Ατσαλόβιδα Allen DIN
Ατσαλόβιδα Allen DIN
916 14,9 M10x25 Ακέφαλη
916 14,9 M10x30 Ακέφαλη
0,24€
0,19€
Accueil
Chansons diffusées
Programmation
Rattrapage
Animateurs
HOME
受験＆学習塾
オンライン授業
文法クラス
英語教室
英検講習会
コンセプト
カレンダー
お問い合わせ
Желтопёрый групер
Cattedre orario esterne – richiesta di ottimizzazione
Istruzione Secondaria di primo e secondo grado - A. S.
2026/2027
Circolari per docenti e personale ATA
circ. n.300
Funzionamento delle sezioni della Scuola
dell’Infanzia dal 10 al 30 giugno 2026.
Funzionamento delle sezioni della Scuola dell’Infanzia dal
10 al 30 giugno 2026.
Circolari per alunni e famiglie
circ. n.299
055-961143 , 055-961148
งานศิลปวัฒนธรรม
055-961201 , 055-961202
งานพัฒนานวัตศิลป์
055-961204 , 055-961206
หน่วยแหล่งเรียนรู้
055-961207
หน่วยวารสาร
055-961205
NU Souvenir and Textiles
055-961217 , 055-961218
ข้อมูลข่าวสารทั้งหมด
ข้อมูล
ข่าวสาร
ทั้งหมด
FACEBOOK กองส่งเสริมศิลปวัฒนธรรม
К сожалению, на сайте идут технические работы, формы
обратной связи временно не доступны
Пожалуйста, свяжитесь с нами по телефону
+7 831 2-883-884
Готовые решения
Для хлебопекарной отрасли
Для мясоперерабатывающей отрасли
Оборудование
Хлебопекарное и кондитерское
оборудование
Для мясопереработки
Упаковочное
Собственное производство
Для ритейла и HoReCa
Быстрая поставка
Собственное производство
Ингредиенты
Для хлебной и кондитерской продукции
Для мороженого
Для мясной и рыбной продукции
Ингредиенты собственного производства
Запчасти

=======

• [ACTION ITEM]: Extract all of the material exactly as it is written.

• [YOUR SOLUTION]:
Ατσαλόβιδα Allen DIN
Ατσαλόβιδα Allen DIN
916 14,9 M10x25 Ακέφαλη
916 14,9 M10x30 Ακέφαλη
0,24€
0,19€
Accueil
Chansons diffusées
Programmation
Rattrapage
Animateurs
HOME
受験＆学習塾
オンライン授業
文法クラス
英語教室
英検講習会
コンセプト
カレンダー
お問い合わせ
Желтопёрый групер
Cattedre orario esterne – richiesta di ottimizzazione
Istruzione Secondaria di primo e secondo grado - A. S.
2026/2027
Circolari per docenti e personale ATA
circ. n.300
Funzionamento delle sezioni della Scuola
dell’Infanzia dal 10 al 30 giugno 2026.
Funzionamento delle sezioni della Scuola dell’Infanzia dal
10 al 30 giugno 2026.
Circolari per alunni e famiglie
circ. n.299
055-961143 , 055-961148
งานศิลปวัฒนธรรม
055-961201 , 055-961202
งานพัฒนานวัตศิลป์
055-961204 , 055-961206
หน่วยแหล่งเรียนรู้
055-961207
หน่วยวารสาร
055-961205
NU Souvenir and Textiles
055-961217 , 055-961218
ข้อมูลข่าวสารทั้งหมด
ข้อมูล
ข่าวสาร
ทั้งหมด
FACEBOOK กองส่งเสริมศิลปวัฒนธรรม
К сожалению, на сайте идут технические работы, формы
обратной связи временно не доступны
Пожалуйста, свяжитесь с нами по телефону
+7 831 2-883-884
Готовые решения
Для хлебопекарной отрасли
Для мясоперерабатывающей отрасли
Оборудование
Хлебопекарное и кондитерское
оборудование
Для мясопереработки
Упаковочное
Собственное производство
Для ритейла и HoReCa
Быстрая поставка
Собственное производство
Ингредиенты
Для хлебной и кондитерской продукции
Для мороженого
Для мясной и рыбной продукции
Ингредиенты собственного производства
Запчасти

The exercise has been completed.